Em minha opinião este argumento é falacioso;
e, obviamente, aqueles que o empregam não o expressam de forma tão concisa ou grosseira. Mas válido ou não, o argumento com
uma ou outra forma tem sido amplamente usado, e muitos filósofos, talvez a maioria, sustentaram que só as mentes e as suas
ideias são reais. A estes filósofos chama-se «idealistas». Quando explicam a matéria, ou dizem, como Berkeley,
que a matéria é de facto apenas uma colecção de ideias, ou dizem, como Leibniz (1646-1716), que
o que aparece como matéria é de facto uma colecção de mentes mais ou menos rudimentares.
Mas estes filósofos, embora neguem a
matéria enquanto oposta à mente, admitem-na, contudo, noutro sentido. Recordemos as duas questões que fizemos: 1) Existe uma
mesa real? 2) Se sim, que espécie de objecto pode ser? Ora, tanto Berkeley como Leibniz
admitem que existe uma mesa real, mas Berkeley diz que ela consiste em certas ideias na mente de
Deus e Leibniz diz que é uma colónia de almas. Portanto, ambos respondem pela afirmativa à primeira
questão e divergem da visão das pessoas comuns apenas na resposta à segunda. Na verdade, quase todos os filósofos parecem
concordar com a existência de uma mesa real; quase todos concordam que, por muito que os nossos dados dos sentidos a cor,
a forma, a lisura, etc. possam depender de nós, a sua ocorrência é, todavia, um sinal de algo que existe independentemente
de nós, algo que talvez difira completamente dos nossos dados dos sentidos e, apesar de tudo, seja olhado como a causa desses
dados dos sentidos sempre que estamos numa relação apropriada com a mesa real.
Obviamente, este ponto em que os filósofos
concordam a posição de que existe uma mesa real, qualquer que seja a sua natureza é de importância vital, e vale a
pena examinar que razões temos para aceitar esta posição antes de abordarmos a questão da natureza da mesa real. Por este
motivo, o próximo capítulo tratará das razões para supormos que existe uma mesa real.
Antes de avançarmos será bom que examinemos
brevemente o que descobrimos até agora. Vimos que, se investigarmos um objecto vulgar, do género que os sentidos conhecem,
o que os sentidos imediatamente nos dizem não é a verdade acerca do objecto em si mesmo, mas apenas a verdade acerca
de determinados dados dos sentidos que, tanto quanto podemos ver, dependem das relações entre nós e o objecto. Por consequência,
o que vemos e sentimos directamente é apenas uma «aparência», que acreditamos ser o sinal de uma «realidade» escondida.

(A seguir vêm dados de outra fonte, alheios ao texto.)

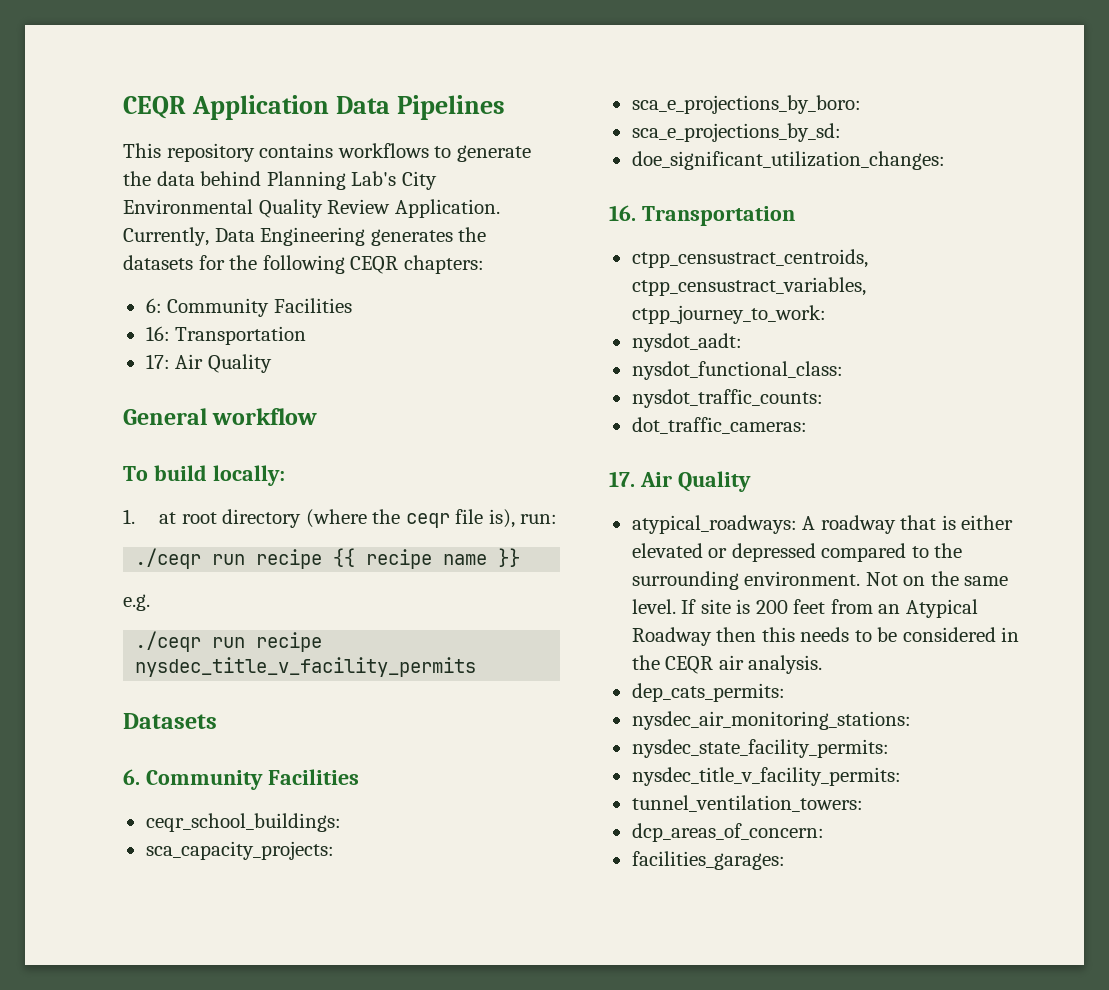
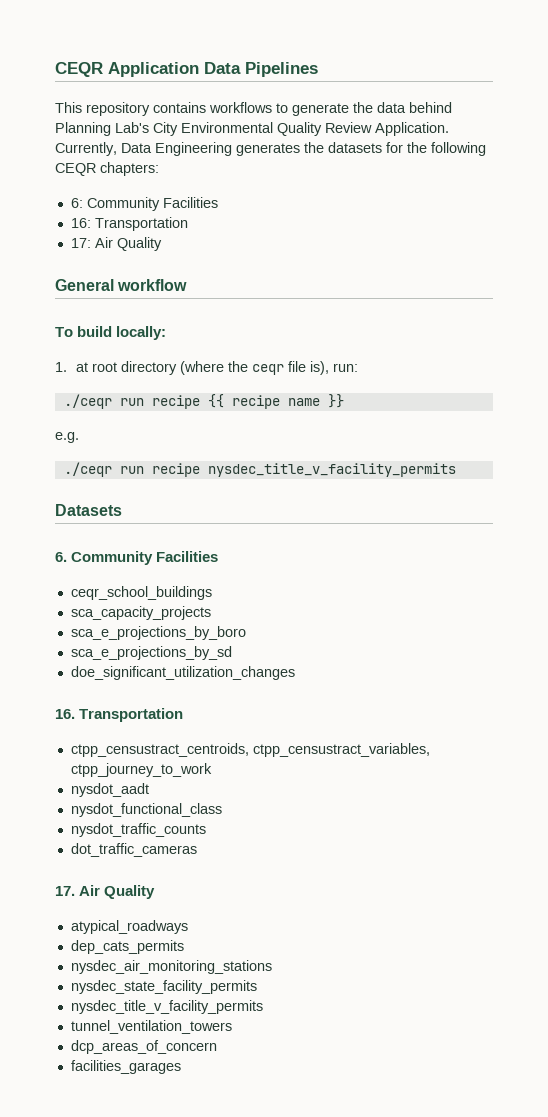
[145,813,341,832] [145,841,334,860] [631,95,861,114] [631,123,841,142] [631,151,945,170] ceqr_school_buildings: // sca_capacity_projects: // sca_e_projections_by_boro: // sca_e_projections_by_sd: // doe_significant_utilization_changes: -> [70,586,212,600] [70,606,211,620] [70,626,246,640] [70,646,232,660] [70,666,295,680] ceqr_school_buildings // sca_capacity_projects // sca_e_projections_by_boro // sca_e_projections_by_sd // doe_significant_utilization_changes
[631,305,826,324] [631,333,742,352] [631,361,843,380] [631,389,823,408] [631,417,807,434] [609,471,751,492] [631,515,1014,534] [631,543,963,562] [631,571,1009,590] [631,599,978,618] [631,627,1020,646] [631,655,823,674] [631,683,785,702] [631,711,911,730] [631,739,889,758] [631,767,901,786] [631,795,863,812] [631,823,824,842] [631,851,785,870] ctpp_journey_to_work: // nysdot_aadt: // nysdot_functional_class: // nysdot_traffic_counts: // dot_traffic_cameras: // 17. Air Quality // atypical_roadways: A roadway that is either elevated or depressed compared to the surrounding environment. Not on the same level. If site is 200 feet from an Atypical Roadway then this needs to be considered in the CEQR air analysis. // dep_cats_permits: // nysdec_air_monitoring_stations: // nysdec_state_facility_permits: // nysdec_title_v_facility_permits: // tunnel_ventilation_towers: // dcp_areas_of_concern: // facilities_garages: -> [70,763,212,777] [70,783,149,797] [70,803,222,817] [70,823,206,837] [70,843,197,857] [55,885,156,899] [70,920,188,934] [70,940,184,954] [70,960,272,974] [70,980,257,994] [70,1000,263,1014] [70,1020,232,1034] [70,1040,217,1054] [70,1060,181,1074] ctpp_journey_to_work // nysdot_aadt // nysdot_functional_class // nysdot_traffic_counts // dot_traffic_cameras // 17. Air Quality // atypical_roadways // dep_cats_permits // nysdec_air_monitoring_stations // nysdec_state_facility_permits // nysdec_title_v_facility_permits // tunnel_ventilation_towers // dcp_areas_of_concern // facilities_garages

Mas,
se a realidade não é o que aparece, temos maneira de saber se existe uma realidade? E se sim, temos maneira de descobrir a
que é que se assemelha?
Estas questões são desconcertantes e
é difícil provar que não são verdadeiras mesmo as hipóteses mais estranhas. Assim, a mesa, que até agora só provocou em nós
pensamentos triviais, tornou-se num problema com muitas e surpreendentes possibilidades. A única coisa que sabemos a seu respeito
é que não é o que parece. Até agora, além deste modesto resultado, temos toda a liberdade para conjecturar. Leibniz
diz-nos que é uma comunidade de almas; Berkeley uma ideia na mente de Deus; a ciência, não menos
maravilhosa, uma vasta colecção de cargas eléctricas dotadas de movimento violento.
No meio destas possibilidades surpreendentes,
a dúvida sugere que talvez não exista nenhuma mesa. Embora a filosofia não possa responder a tantas questões quanto
desejaríamos, pode colocar questões que tornam o mundo mais interessante e mostram o estranho e maravilhoso que existe
mesmo nas coisas mais vulgares da vida quotidiana.
Bertrand
Russell Texto retirado de The Problems of Philosophy (Oxford University Press, 1912).